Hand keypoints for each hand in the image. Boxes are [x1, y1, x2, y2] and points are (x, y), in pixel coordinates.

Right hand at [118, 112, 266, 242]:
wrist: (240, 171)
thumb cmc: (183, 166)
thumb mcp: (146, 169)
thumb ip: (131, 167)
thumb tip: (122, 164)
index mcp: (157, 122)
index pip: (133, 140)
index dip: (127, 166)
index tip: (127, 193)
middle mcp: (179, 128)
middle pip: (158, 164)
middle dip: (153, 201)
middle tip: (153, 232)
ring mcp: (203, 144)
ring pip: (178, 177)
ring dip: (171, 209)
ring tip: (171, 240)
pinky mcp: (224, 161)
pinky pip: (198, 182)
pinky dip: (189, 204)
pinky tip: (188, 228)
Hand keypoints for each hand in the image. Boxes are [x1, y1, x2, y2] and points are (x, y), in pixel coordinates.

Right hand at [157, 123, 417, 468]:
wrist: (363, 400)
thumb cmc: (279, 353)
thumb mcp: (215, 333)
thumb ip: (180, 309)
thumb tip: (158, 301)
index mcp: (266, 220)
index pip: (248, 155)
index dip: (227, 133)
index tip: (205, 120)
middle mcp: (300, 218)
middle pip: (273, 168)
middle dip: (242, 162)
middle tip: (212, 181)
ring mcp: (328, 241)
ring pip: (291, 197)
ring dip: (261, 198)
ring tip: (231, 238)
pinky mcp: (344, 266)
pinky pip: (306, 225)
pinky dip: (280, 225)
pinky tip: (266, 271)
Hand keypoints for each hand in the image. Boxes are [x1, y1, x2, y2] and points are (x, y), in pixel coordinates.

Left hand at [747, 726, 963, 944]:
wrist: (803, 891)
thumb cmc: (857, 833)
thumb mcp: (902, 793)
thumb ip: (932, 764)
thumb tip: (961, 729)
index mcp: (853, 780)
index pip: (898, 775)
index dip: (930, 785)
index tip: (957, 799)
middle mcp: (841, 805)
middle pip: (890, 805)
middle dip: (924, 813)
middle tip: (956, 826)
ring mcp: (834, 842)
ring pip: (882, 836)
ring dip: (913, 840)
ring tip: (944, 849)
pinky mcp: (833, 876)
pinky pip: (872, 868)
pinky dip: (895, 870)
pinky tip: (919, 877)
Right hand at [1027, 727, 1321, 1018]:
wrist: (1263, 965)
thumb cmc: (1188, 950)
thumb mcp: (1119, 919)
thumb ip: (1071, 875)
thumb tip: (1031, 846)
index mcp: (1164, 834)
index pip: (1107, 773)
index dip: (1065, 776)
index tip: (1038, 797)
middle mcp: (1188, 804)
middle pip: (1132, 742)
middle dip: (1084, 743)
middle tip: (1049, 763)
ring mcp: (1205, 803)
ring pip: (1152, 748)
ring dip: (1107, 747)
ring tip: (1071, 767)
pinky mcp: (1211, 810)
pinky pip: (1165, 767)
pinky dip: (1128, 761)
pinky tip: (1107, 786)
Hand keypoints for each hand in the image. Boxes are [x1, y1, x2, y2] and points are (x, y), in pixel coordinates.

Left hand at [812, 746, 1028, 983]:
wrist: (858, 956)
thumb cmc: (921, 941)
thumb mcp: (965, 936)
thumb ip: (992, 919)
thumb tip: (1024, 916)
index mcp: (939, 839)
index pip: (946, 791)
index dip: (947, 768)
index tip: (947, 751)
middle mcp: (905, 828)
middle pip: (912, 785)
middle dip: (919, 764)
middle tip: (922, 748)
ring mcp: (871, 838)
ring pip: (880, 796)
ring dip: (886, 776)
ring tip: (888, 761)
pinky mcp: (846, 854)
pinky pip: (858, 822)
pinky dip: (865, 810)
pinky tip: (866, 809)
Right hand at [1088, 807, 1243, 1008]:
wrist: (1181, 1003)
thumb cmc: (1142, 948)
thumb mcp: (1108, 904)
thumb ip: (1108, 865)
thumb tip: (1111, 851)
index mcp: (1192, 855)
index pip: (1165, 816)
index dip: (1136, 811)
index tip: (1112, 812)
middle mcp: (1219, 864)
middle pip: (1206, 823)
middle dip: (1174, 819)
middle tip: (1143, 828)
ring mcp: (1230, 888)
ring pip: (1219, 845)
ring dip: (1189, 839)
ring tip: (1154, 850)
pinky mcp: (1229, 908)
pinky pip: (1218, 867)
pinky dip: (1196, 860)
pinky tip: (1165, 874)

- **TASK TO CARRY OUT**
Could you copy each line above word for word?

- **SOLUTION TO THIS PROBLEM**
Hand keypoints for each hand in the image. Boxes are [x1, y1, x2, y2] and points are (x, y), in pixel coordinates.

Right hand at [118, 112, 266, 242]:
wrist: (240, 171)
thumb cmc: (183, 166)
thumb mcp: (146, 169)
thumb ip: (131, 167)
thumb tip: (122, 164)
index mcp: (157, 122)
index pip: (133, 140)
index dip: (127, 166)
index tip: (127, 193)
middle mcp: (179, 128)
middle pip: (158, 164)
middle dip: (153, 201)
middle tip: (153, 232)
ring mcp: (203, 144)
ring pip: (178, 177)
ring dip: (171, 209)
ring tip: (171, 240)
pinky mcp: (224, 161)
pinky pip: (198, 182)
pinky dip: (189, 204)
pinky tip: (188, 228)
Hand keypoints for each hand in the image. Boxes are [x1, y1, x2, y2] and points are (x, y), in pixel coordinates.

Right hand at [157, 123, 417, 468]:
wrist: (363, 400)
thumb cmc: (279, 353)
thumb mcp: (215, 333)
thumb ip: (180, 309)
thumb tip: (158, 301)
index mcp: (266, 220)
index pip: (248, 155)
index dip: (227, 133)
index tip: (205, 120)
middle mcp: (300, 218)
middle pip: (273, 168)
middle dip: (242, 162)
middle tip: (212, 181)
ring mcp: (328, 241)
ring pip: (291, 197)
ring dip: (261, 198)
ring tip: (231, 238)
pinky mcp: (344, 266)
pinky pip: (306, 225)
pinky dip: (280, 225)
pinky tip: (266, 271)
Hand keypoints for each hand in the image. Boxes are [x1, y1, x2, y2] and points are (x, y), in pixel coordinates.

Left hand at [747, 726, 963, 944]:
wrist: (803, 891)
thumb cmc: (857, 833)
thumb mcp: (902, 793)
thumb ip: (932, 764)
thumb tip: (961, 729)
index mcp: (853, 780)
index pip: (898, 775)
index dip: (930, 785)
index tip: (957, 799)
middle mcp: (841, 805)
middle pip: (890, 805)
middle dip: (924, 813)
middle tip: (956, 826)
ring mcp: (834, 842)
ring pip: (882, 836)
ring dip: (913, 840)
ring tip: (944, 849)
pinky mcp: (833, 876)
pinky pip: (872, 868)
pinky dip: (895, 870)
pinky tip: (919, 877)
Right hand at [1027, 727, 1321, 1018]:
wrist: (1263, 965)
thumb cmc: (1188, 950)
thumb mcp: (1119, 919)
thumb ip: (1071, 875)
thumb tip: (1031, 846)
index mcp: (1164, 834)
index pip: (1107, 773)
index dip: (1065, 776)
index tip: (1038, 797)
middle mcp: (1188, 804)
middle pip: (1132, 742)
middle dip: (1084, 743)
middle tip: (1049, 763)
ring mcp: (1205, 803)
ring pip: (1152, 748)
ring dip: (1107, 747)
ring tip: (1071, 767)
pinky mcp: (1211, 810)
pinky pip: (1165, 767)
pinky dip: (1128, 761)
pinky tip: (1107, 786)
Hand keypoints for each hand in the image. Boxes are [x1, y1, x2, y2] and points are (x, y), in pixel coordinates.

Left hand at [812, 746, 1028, 983]:
wrist: (858, 956)
thumb cmc: (921, 941)
thumb mcp: (965, 936)
thumb ip: (992, 919)
thumb tip: (1024, 916)
index mcp: (939, 839)
index pip: (946, 791)
index dip: (947, 768)
index tip: (947, 751)
middle mcp: (905, 828)
middle pip: (912, 785)
middle dip: (919, 764)
middle tip: (922, 748)
ring mcp: (871, 838)
ring pip: (880, 796)
ring dip: (886, 776)
ring tip: (888, 761)
pinky mcp: (846, 854)
pinky pip: (858, 822)
pinky dip: (865, 810)
pinky tip: (866, 809)
Right hand at [1088, 807, 1243, 1008]:
wrist: (1181, 1003)
thumb cmc: (1142, 948)
thumb mcp: (1108, 904)
thumb ip: (1108, 865)
thumb tip: (1111, 851)
index mcp: (1192, 855)
index pip: (1165, 816)
index dip: (1136, 811)
index tip: (1112, 812)
middle mcp: (1219, 864)
middle pip: (1206, 823)
middle dip: (1174, 819)
middle tip: (1143, 828)
ring mcp: (1230, 888)
ring pip: (1219, 845)
ring dip: (1189, 839)
ring tip: (1154, 850)
pinky mcp: (1229, 908)
pinky pip: (1218, 867)
pinky dip: (1196, 860)
pinky tip: (1165, 874)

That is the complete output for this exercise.